# 6.2 - Sampling Distribution of the Sample Mean

To review, the **Central Limit Theorem **states that if a large enough sample is taken (typically \(n\geq 30\)) then the sampling distribution of \(\bar{x}\) is approximately a normal distribution with a mean of μ and a standard deviation of \(\frac {\sigma}{\sqrt{n}}\).

Since in practice we usually do not know μ or σ we estimate these by \(\bar{x}\) and \( \frac {s}{\sqrt{n}}\) respectively. In this case *s * is the estimate of σ and is the standard deviation of the sample. The expression \( \frac {s}{\sqrt{n}}\) is known as the standard error of the mean, labeled \(SE(\overline{x})\) or \(s_{\overline{x}}\).

**Standard Error of the Mean**

\[SE(\overline{x})= \frac {\sigma}{\sqrt{n}}\]

If \(\sigma\) is unknown, estimate \(\sigma\) using \(s\)

In lesson 5 we learned that according to the **Law of Large Numbers**, if a large number of trials are performed, the mean of those trials will be approximately equal to the expected value (i.e., mean). We will apply the Law of Large Numbers in the following examples in which we simulate pulling many random samples from a population. In each of these examples we have the populations and are drawing simple random samples of a consistent size (\(n\)).The statistics computed from these samples can be compared to the values computed using the **Central Limit Theorem** which states that the mean of a distirbution of sample means will equal \(\mu\) with a standard deviation of \(\frac {\sigma}{\sqrt{n}}\).

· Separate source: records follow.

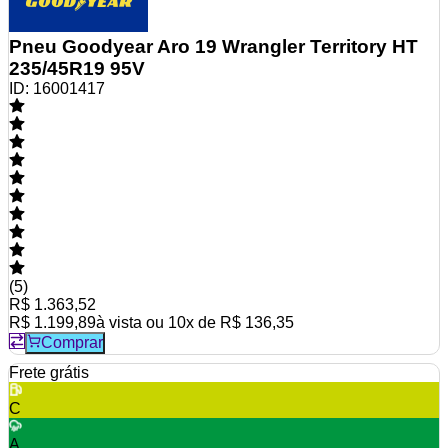
Pneu Goodyear Aro 19 Wrangler Territory HT
235/45R19 95V
ID:
16001417
(
5
)
R$ 1.363,52
R$ 1.199,89
à vista ou
10
x de
R$ 136,35
Comprar
Frete grátis
C
A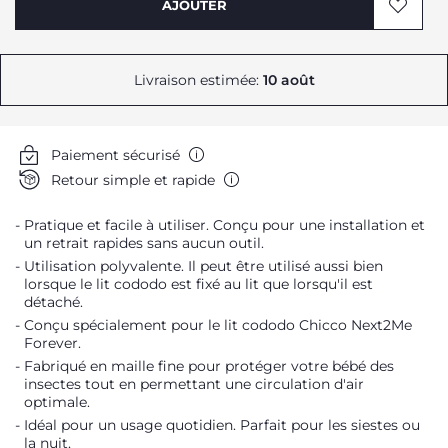
AJOUTER
Livraison estimée:
10 août
Paiement sécurisé
Retour simple et rapide
Pratique et facile à utiliser. Conçu pour une installation et
un retrait rapides sans aucun outil.
Utilisation polyvalente. Il peut être utilisé aussi bien
lorsque le lit cododo est fixé au lit que lorsqu'il est
détaché.
Conçu spécialement pour le lit cododo Chicco Next2Me
Forever.
Fabriqué en maille fine pour protéger votre bébé des
insectes tout en permettant une circulation d'air
optimale.
Idéal pour un usage quotidien. Parfait pour les siestes ou
la nuit,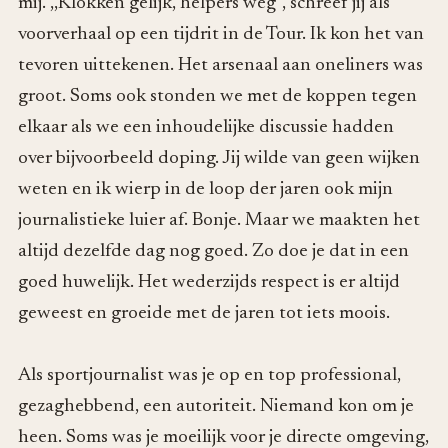
mij. ,,Klokken gelijk, helpers weg’’, schreef jij als
voorverhaal op een tijdrit in de Tour. Ik kon het van
tevoren uittekenen. Het arsenaal aan oneliners was
groot. Soms ook stonden we met de koppen tegen
elkaar als we een inhoudelijke discussie hadden
over bijvoorbeeld doping. Jij wilde van geen wijken
weten en ik wierp in de loop der jaren ook mijn
journalistieke luier af. Bonje. Maar we maakten het
altijd dezelfde dag nog goed. Zo doe je dat in een
goed huwelijk. Het wederzijds respect is er altijd
geweest en groeide met de jaren tot iets moois.
Als sportjournalist was je op en top professional,
gezaghebbend, een autoriteit. Niemand kon om je
heen. Soms was je moeilijk voor je directe omgeving,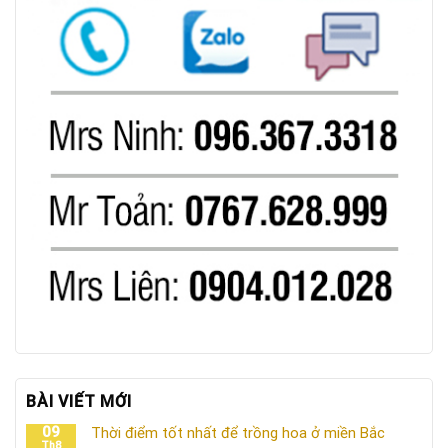
BÀI VIẾT MỚI
09
Thời điểm tốt nhất để trồng hoa ở miền Bắc
Th8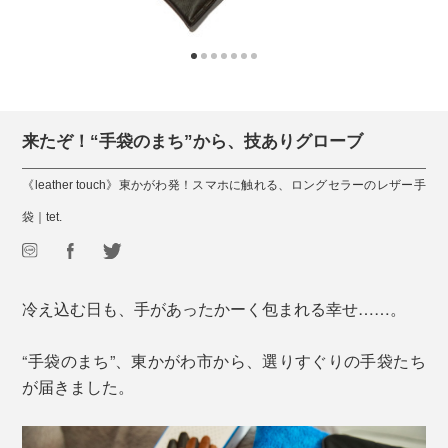
来たぞ！“手袋のまち”から、技ありグローブ
《leather touch》東かがわ発！スマホに触れる、ロングセラーのレザー手
袋｜tet.
冷え込む日も、手があったかーく包まれる幸せ……。
“手袋のまち”、東かがわ市から、選りすぐりの手袋たち
が届きました。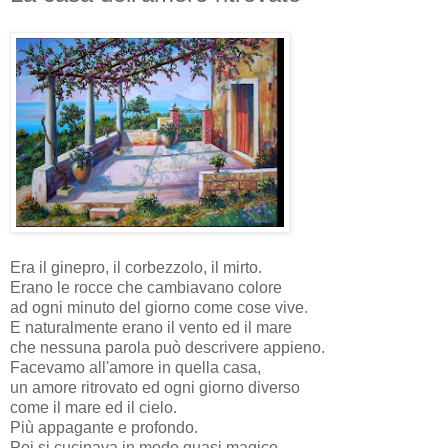
Era il ginepro, il corbezzolo, il mirto.
Erano le rocce che cambiavano colore
ad ogni minuto del giorno come cose vive.
E naturalmente erano il vento ed il mare
che nessuna parola può descrivere appieno.
Facevamo all'amore in quella casa,
un amore ritrovato ed ogni giorno diverso
come il mare ed il cielo.
Più appagante e profondo.
Poi si cucinava in modo quasi magico,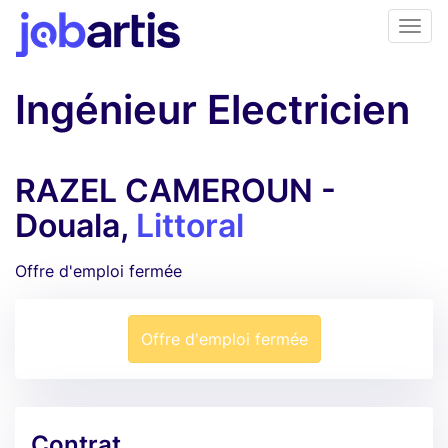
Ingénieur Electricien
RAZEL CAMEROUN -
Douala,
Littoral
Offre d'emploi fermée
Offre d'emploi fermée
Contrat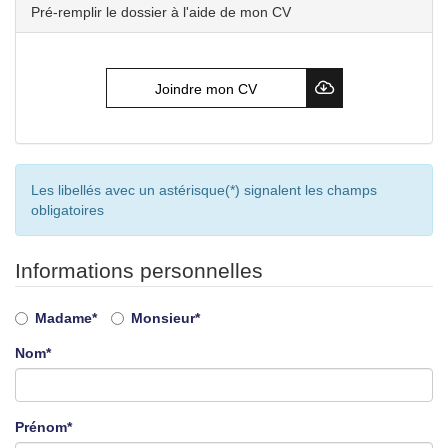
Pré-remplir le dossier à l'aide de mon CV
Joindre mon CV
Les libellés avec un astérisque(*) signalent les champs
obligatoires
Informations personnelles
Civilité
Madame*
Monsieur*
Nom*
Prénom*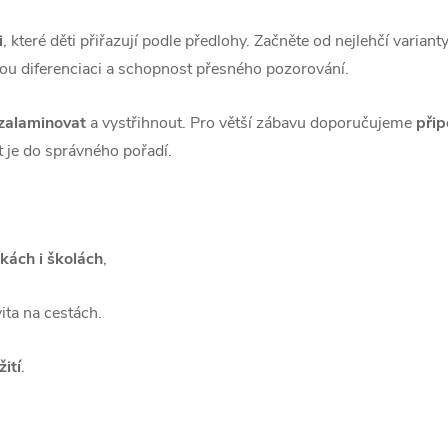
i
, které děti přiřazují podle předlohy. Začněte od nejlehčí varian
ovou diferenciaci a schopnost přesného pozorování.
zalaminovat
a vystřihnout. Pro větší zábavu doporučujeme
přip
t je do správného pořadí.
kách i školách
,
vita na cestách.
ití
.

Below are a few more examples of simulations that draw a large number of random samples from a known population. These examples show that the mean of a distribution of sample means is approximately equal to the mean of the population and that the standard deviation of a distirbution of sample means is approximately equal to \(\frac {\sigma}{\sqrt{n}}\).

### Simulating a Distribution of Sample Means from a Normal Population

Let's generate 500 samples of size heights of 4 men. Assume the distribution of male heights is normal with \(\mu=70"\) and \(\sigma=3"\). We will find the mean of each of 500 samples of \(n=4\).

Here are the first 10 sample means:

70.4 72.0 72.3 69.9 70.5 70.0 70.5 68.1 69.2 71.8

Theory says that the mean of ( \(\bar{x}\) ) \(=\mu=70\)** ** which is also the Population Mean and \(SE(\bar{x})=\frac {\sigma}{\sqrt{n}}=\frac{3}{\sqrt{4}}=1.50\)

Our simulation shows, (500 \(\bar{x}\)'s) = 69.957 and SE(of 500 \(\bar{x}\)'s) = 1.496. These values are similar to what was predicted by our equations. Our sample sizes were small \(n<30\). In the next example, let's increase our sample size.

**What if we had a larger sample size?**

Let's change the sample size from \(n=4\) to \(n=25\) and get descriptive statistics for 500 sample again:

** **

Theory says that the mean of ( \(\bar{x}\)) \(=\mu=70\)** ** which is also the Population Mean and \(SE(\bar{x})=\frac {\sigma}{\sqrt{n}}=\frac{3}{\sqrt{25}}=0.60\)

Our simulation shows, (500 \(\bar{x}\)'s) = 69.983 and SE(of 500 \(\bar{x}\)'s) = 0.592. Again, the resulrs of our simulation were similar to the results predicted by the equations.

### Simulating a Distribution of Sample Means from a **Non-Normal Population**

In the previous example, the height of men was normally distributed. Here we will look at an example in which the population is not normally distributed.

**Simulation**: Below is a histogram of the number of CDs owned by the population of Penn State Students. The distribution is strongly skewed to the right.

** **

In the population, \(\mu=84\) and \(\sigma=96\)

Let's obtain 500 samples of size 4 from this population and look at the distribution of the 500 x-bars:

Theory says that the mean of this distribution should be \(\mu=84\) which is also the Population Mean the \(SE(\overline{x})=\frac{96}{\sqrt{4}}=48\)

Simulation shows Average(500 \(\bar{x}\)'s) = **81.11 **and SE(500 \(\bar{x}\)'s for samples of size 4) = **45.1**

**What if we had a larger sample size?**

Change the sample size from \(n=4\) to \(n=25\) and get descriptive statistics and curve:

Theory says that the mean of this distribution should equal \(\mu=84\) which is also the Population Mean and the \(SE(\bar{x})=\frac {96}{\sqrt{25}}=19.2\)

The simulation shows Average(500 \(\bar{x}\)'s) = 83.281 and SE(500 \(\bar{x}\)'s for samples of size 25) = 18.268. A histogram of the 500 \(\bar{x}\)'s computed from samples of size 25 is beginning to look a lot like a normal curve.